!Converted with LaTeX2HTML 95.1 (Fri Jan 20 1995) by Nikos Drakos (firstname.lastname@example.org), CBLU, University of Leeds >
More subtle than Wolfram's Class IV automata are another class which seem to exhibit natural barriers, not just the quiescent regions which characterize Class IV. Areas of independent evolution are observed, which seem to go about their business independently of what is happening in other regions .
Nor are the barriers always invariable; they may go through their own relatively simple cycle of evolution while still separating regions of more complex activity. Let us call such regions macrocells to distinguish them from the individual cells of which the automaton is composed. When their width is short their behaviour must be periodic of relatively short duration. There is the slight difference that their evolution will be subject to different boundary conditions than if the macrocells were cyclic or part of an infinite cyclic pattern. Wider macrocells have a correspondingly longer -- exponentially longer -- period for repetition.

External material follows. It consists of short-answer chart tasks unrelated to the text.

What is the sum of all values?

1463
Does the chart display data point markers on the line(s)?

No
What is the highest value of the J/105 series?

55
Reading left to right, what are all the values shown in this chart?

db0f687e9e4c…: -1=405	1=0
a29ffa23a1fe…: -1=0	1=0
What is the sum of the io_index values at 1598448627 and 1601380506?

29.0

An explanation can be found by consulting the de Bruijn diagram; it is found that there are certain nodes, for which all incoming or outgoing links survive in the period diagram, even if they do not continue on to form closed loops. It is only necessary that there is an unbroken chain from a node with complete incoming links to another (possibly the same) with complete outgoing links. These chains form the prospective cell membrane; the environment of the terminal cells ensures that the membrane will evolve properly, no matter the content of the macrocells which they enclose.

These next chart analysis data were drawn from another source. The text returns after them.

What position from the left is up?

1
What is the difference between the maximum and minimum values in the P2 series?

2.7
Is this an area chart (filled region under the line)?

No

Slight perturbations are possible; a membrane may be stable in most environments and attacked by configurations in others. Once it starts to dissolve, the membrane will diminish by two cells each generation, and no long term declarations can be made about the evolution. Membranes may form spontaneously when conditions are right; it is also possible to have periodic membranes or shifting membranes. With moving boundaries, the de Bruijn diagram need only be adjusted so that all the pertinent links correspond to a consistent translation. However, the positioning of the guard strings must be changed; instead of flanking the boundary membrane they must run ahead of it ensuring an adequate anticipation of the glider which they are protecting.

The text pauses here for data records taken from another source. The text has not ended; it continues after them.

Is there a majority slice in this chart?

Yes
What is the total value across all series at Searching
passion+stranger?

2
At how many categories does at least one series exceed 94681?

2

A final variation, which is also often encountered, is to find that not all the links beyond the terminal nodes in the de Bruijn diagram are guard links, but that the macrocell will only place cells near the membrane whose links are guarding. As an extreme case, a wall of one color could confine cells of different colors, but still dissolve when confronted with cells of its own color.
Since the critical requirement for a membrane is the presence of guard links at its extremes, its internal structure can be simple or complex as the occasion demands. Thus, there could be loops in the chain defining the membrane, allowing macrocells to be separated by membranes of varying structure.